[PROVIDED PASSAGE]
☆ ☆ ☆ ☆ ☆ ☆ ☆

Margaret June Blair (October 20, 1932 – December 4, 2022) was an American model and actress. She was best known for being Playboy magazine's Playmate of the Month for its January 1957 issue and for being part of the TV series The Adventures of Ozzie and Harriet
as the wife of her real-life husband David Nelson.

Acting career
Blair made her first television appearance in 1954. Through the rest of the decade, she took supporting roles in feature films and guest-starred in series television, including two episodes, "Performance Under Fire" and "The Dead Ringer" of the 1960-61 syndicated western series Two Faces West.

Personal life and death
Blair was engaged to the singer Nino Tempo in 1957. The next year she broke off her engagement with Tempo and started dating Lindsay Crosby. On May 21, 1961, Blair married David Nelson and joined the cast of The Adventures of Ozzie and Harriet.  Ricky Nelson was the best man. She had two sons with David, born 1962 and 1966; they divorced in 1975. David Nelson died on January 11, 2011.

☆ ☆ ☆ ☆ ☆ ☆ ☆

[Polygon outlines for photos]
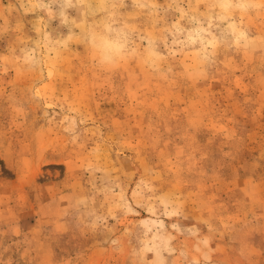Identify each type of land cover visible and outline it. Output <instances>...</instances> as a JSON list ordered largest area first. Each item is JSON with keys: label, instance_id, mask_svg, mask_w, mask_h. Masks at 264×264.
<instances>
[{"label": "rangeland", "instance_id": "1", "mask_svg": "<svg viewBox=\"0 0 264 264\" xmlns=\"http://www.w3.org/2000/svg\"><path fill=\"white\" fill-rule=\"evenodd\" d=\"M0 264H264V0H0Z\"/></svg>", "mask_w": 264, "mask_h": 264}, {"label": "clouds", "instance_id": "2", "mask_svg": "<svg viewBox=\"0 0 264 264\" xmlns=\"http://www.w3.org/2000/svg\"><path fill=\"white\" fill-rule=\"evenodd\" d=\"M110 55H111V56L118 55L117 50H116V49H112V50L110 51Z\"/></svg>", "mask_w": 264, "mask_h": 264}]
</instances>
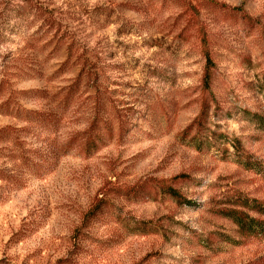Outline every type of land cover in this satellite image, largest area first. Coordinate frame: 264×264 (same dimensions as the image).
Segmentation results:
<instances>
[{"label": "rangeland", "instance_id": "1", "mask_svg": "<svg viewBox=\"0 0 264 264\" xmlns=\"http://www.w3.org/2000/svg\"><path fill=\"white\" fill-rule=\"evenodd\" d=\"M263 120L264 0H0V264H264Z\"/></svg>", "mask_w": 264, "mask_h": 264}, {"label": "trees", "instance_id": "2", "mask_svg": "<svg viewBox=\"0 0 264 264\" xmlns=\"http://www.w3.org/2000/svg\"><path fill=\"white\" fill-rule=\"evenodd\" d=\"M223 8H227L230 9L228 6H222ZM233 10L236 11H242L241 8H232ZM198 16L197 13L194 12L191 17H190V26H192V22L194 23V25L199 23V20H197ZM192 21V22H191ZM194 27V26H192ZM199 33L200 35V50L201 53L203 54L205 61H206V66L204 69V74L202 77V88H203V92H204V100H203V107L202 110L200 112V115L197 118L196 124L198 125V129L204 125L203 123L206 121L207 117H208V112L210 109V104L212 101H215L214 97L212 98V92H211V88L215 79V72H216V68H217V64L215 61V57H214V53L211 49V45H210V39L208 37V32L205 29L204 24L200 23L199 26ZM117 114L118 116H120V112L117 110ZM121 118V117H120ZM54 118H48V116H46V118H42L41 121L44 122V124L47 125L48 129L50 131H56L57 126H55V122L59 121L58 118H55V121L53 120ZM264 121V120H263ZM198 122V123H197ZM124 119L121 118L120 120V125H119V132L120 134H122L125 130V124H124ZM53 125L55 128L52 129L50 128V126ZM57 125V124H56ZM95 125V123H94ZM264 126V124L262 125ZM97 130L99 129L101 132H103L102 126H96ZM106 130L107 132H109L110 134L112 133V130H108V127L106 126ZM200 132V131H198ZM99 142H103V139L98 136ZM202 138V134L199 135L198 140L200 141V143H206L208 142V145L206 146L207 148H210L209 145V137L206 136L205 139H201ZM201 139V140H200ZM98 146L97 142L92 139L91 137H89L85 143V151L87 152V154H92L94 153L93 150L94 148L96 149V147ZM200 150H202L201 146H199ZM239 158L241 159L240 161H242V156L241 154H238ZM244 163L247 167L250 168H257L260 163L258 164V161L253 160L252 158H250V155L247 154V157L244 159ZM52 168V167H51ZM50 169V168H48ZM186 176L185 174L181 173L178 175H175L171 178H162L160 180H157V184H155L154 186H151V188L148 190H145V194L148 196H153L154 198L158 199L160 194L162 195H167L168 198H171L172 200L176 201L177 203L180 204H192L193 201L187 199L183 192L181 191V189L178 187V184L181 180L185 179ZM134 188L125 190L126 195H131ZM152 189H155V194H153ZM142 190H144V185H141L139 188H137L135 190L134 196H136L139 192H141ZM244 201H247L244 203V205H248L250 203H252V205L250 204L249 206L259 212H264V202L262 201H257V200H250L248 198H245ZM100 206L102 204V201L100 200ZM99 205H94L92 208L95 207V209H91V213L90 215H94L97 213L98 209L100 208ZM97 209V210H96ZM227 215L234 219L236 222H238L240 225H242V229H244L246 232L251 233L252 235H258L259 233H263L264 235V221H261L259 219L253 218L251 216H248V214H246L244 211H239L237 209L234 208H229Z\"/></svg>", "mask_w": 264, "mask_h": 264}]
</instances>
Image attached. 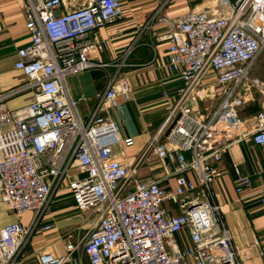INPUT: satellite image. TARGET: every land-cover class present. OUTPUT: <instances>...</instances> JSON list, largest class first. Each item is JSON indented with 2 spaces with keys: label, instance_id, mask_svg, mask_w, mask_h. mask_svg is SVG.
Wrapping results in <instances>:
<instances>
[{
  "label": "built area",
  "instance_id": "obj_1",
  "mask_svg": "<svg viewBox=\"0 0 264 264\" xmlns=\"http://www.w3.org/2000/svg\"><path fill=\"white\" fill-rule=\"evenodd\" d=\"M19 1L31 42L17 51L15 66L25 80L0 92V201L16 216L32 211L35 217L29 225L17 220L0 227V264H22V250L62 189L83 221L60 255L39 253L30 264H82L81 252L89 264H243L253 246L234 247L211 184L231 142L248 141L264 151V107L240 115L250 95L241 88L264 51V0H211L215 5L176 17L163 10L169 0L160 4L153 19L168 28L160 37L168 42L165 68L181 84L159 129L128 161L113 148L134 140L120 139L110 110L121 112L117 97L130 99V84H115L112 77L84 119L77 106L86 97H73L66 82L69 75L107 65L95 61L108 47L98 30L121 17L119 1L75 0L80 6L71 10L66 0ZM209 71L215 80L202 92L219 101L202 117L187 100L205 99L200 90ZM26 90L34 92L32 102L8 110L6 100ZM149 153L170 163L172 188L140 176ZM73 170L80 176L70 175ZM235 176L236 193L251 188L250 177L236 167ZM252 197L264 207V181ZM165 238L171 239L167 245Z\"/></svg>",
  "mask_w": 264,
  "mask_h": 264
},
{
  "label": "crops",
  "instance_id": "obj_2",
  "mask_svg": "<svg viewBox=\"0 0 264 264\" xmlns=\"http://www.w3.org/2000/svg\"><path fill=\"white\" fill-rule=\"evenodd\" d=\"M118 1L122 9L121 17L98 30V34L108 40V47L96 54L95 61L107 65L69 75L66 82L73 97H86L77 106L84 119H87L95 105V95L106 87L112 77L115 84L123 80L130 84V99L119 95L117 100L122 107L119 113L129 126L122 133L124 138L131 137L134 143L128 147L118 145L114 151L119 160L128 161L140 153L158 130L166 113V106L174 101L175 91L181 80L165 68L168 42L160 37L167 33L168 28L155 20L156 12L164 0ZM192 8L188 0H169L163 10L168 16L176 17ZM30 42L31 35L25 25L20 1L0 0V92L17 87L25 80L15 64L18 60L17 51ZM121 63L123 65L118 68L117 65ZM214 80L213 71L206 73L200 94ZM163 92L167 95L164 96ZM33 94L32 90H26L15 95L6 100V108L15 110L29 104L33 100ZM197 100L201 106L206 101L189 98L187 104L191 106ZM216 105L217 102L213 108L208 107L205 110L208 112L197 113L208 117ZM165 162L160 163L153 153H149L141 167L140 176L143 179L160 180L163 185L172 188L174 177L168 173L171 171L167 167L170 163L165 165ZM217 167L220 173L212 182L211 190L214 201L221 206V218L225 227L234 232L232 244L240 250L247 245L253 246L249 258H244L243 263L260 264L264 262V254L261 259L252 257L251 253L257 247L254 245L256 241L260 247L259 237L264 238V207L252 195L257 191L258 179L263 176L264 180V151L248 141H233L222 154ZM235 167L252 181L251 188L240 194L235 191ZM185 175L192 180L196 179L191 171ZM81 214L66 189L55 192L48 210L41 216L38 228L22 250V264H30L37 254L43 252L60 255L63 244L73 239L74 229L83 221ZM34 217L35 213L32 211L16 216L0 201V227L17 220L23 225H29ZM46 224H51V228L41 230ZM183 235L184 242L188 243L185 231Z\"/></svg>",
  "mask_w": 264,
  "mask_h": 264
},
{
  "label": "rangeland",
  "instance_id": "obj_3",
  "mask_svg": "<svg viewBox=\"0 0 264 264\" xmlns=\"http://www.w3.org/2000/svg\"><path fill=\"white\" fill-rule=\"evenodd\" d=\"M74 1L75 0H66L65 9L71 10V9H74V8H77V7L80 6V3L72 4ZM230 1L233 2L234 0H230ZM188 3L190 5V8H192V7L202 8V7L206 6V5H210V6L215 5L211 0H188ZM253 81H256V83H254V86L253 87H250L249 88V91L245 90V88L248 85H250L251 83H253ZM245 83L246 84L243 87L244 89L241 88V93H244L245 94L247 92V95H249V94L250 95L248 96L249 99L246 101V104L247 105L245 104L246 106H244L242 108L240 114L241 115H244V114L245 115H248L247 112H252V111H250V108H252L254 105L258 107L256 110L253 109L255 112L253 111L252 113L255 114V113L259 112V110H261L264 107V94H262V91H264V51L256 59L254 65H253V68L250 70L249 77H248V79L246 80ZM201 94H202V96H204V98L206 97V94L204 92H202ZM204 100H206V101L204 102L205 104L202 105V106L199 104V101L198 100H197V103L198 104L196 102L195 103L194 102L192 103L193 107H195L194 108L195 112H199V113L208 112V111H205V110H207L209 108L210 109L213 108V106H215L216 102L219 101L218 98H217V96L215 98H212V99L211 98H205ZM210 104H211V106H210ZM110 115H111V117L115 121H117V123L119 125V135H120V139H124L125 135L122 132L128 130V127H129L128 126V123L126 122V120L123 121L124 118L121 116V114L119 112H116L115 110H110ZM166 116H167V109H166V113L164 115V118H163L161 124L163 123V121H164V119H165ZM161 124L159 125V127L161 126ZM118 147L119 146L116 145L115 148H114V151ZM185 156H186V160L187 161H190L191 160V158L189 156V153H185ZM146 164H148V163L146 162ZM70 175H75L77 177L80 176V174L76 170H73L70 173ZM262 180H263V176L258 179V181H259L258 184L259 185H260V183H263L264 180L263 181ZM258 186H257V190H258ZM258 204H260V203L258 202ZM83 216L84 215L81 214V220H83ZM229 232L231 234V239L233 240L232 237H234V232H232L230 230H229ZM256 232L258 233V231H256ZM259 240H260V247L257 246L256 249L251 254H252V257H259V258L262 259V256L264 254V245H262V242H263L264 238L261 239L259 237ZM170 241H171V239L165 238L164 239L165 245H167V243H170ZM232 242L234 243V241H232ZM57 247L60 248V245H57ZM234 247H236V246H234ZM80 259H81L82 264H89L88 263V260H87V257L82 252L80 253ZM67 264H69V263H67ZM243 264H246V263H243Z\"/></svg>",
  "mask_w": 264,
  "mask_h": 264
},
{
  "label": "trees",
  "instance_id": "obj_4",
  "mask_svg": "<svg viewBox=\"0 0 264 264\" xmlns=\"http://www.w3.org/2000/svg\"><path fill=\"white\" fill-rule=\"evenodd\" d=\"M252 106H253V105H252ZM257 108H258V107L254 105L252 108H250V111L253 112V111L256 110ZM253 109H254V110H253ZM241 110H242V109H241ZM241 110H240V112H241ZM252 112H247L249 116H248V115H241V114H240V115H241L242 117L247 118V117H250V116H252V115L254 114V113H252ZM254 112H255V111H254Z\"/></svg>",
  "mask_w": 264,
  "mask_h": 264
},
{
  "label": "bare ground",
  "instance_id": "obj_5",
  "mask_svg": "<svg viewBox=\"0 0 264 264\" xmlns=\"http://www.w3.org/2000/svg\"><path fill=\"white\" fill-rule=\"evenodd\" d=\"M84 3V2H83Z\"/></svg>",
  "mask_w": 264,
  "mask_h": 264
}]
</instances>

☆ ☆ ☆ ☆ ☆ ☆ ☆

[WHAT THE TASK ASKS] Write the next part of the Margaret June Blair biography, starting after its final sentence. The data plays no part here.

[TASK ANSWER]
Blair died in Sherman Oaks, California, on December 4, 2022, at the age of 90.

Filmography
 Our Miss Brooks (1956) (uncredited) .... Miss Lonelyhearts
 Conflict - "The Money" (1957) .... Blonde
 This Could Be the Night (1957) (uncredited) .... Chorus Girl
 Man of a Thousand Faces (1957) (uncredited) .... Chorine
 Bachelor Father - "Bentley Versus the Girl Scouts" (1957)
 Hell Bound (1957) .... Paula
 The Fiend Who Walked the West (1958)
 Lone Texan (1959) .... Florrie Stuart
 Island of Lost Women (1959) .... Mercuria
 Warlock (1959) (uncredited) .... Dance hall girl
 The Rabbit Trap (1959) .... Judy Colt
 The Best of Everything (1959) .... Brenda
 Bat Masterson
 "Dead Men Don't Pay Debts" (1959) 
 "Death by Decree" (1960) .... Constance Whitney
 Hawaiian Eye - "Three Tickets to Lani" (1959) .... Anita Callahan
 Lock-Up
 "Music to Murder By" (1959)
 "Court Martial" (1961)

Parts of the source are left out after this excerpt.